%%
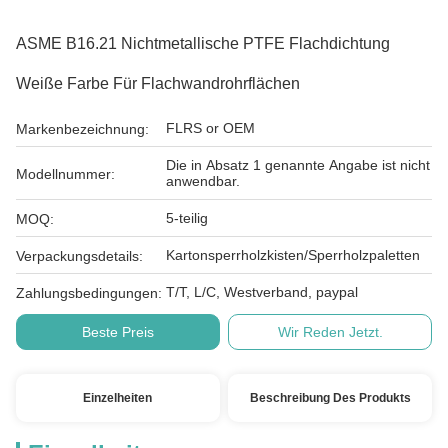
ASME B16.21 Nichtmetallische PTFE Flachdichtung
Weiße Farbe Für Flachwandrohrflächen
FLRS or OEM
Markenbezeichnung:
Die in Absatz 1 genannte Angabe ist nicht
Modellnummer:
anwendbar.
5-teilig
MOQ:
Kartonsperrholzkisten/Sperrholzpaletten
Verpackungsdetails:
T/T, L/C, Westverband, paypal
Zahlungsbedingungen:
Beste Preis
Wir Reden Jetzt.
Einzelheiten
Beschreibung Des Produkts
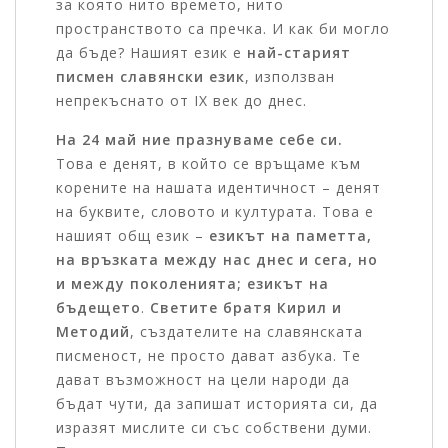
за която нито времето, нито
пространството са пречка. И как би могло
да бъде? Нашият език е
най-старият
писмен славянски език
, използван
непрекъснато от IX век до днес.
На 24 май ние празнуваме себе си.
Това е денят, в който се връщаме към
корените на нашата идентичност – денят
на буквите, словото и културата. Това е
нашият общ език –
езикът на паметта,
на връзката между нас днес и сега, но
и между поколенията; езикът на
бъдещето
.
Светите братя Кирил и
Методий
, създателите на славянската
писменост, не просто дават азбука. Те
дават възможност на цели народи да
бъдат чути, да запишат историята си, да
изразят мислите си със собствени думи.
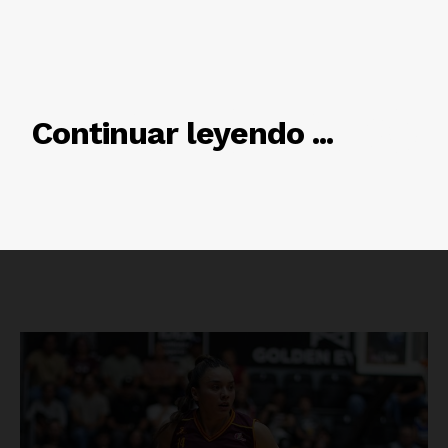
RELACIONADO
Continuar leyendo ...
%%
Your reply must contain each entry exactly as written and no pictures.

ASME B16.21 Nichtmetallische PTFE Flachdichtung
Weiße Farbe Für Flachwandrohrflächen
FLRS or OEM
Markenbezeichnung:
Die in Absatz 1 genannte Angabe ist nicht
Modellnummer:
anwendbar.
5-teilig
MOQ:
Kartonsperrholzkisten/Sperrholzpaletten
Verpackungsdetails:
T/T, L/C, Westverband, paypal
Zahlungsbedingungen:
Beste Preis
Wir Reden Jetzt.
Einzelheiten
Beschreibung Des Produkts
за която нито времето, нито
пространството са пречка. И как би могло
да бъде? Нашият език е
най-старият
писмен славянски език
, използван
непрекъснато от IX век до днес.
На 24 май ние празнуваме себе си.
Това е денят, в който се връщаме към
корените на нашата идентичност – денят
на буквите, словото и културата. Това е
нашият общ език –
езикът на паметта,
на връзката между нас днес и сега, но
и между поколенията; езикът на
бъдещето
.
Светите братя Кирил и
Методий
, създателите на славянската
писменост, не просто дават азбука. Те
дават възможност на цели народи да
бъдат чути, да запишат историята си, да
изразят мислите си със собствени думи.
RELACIONADO
Continuar leyendo ...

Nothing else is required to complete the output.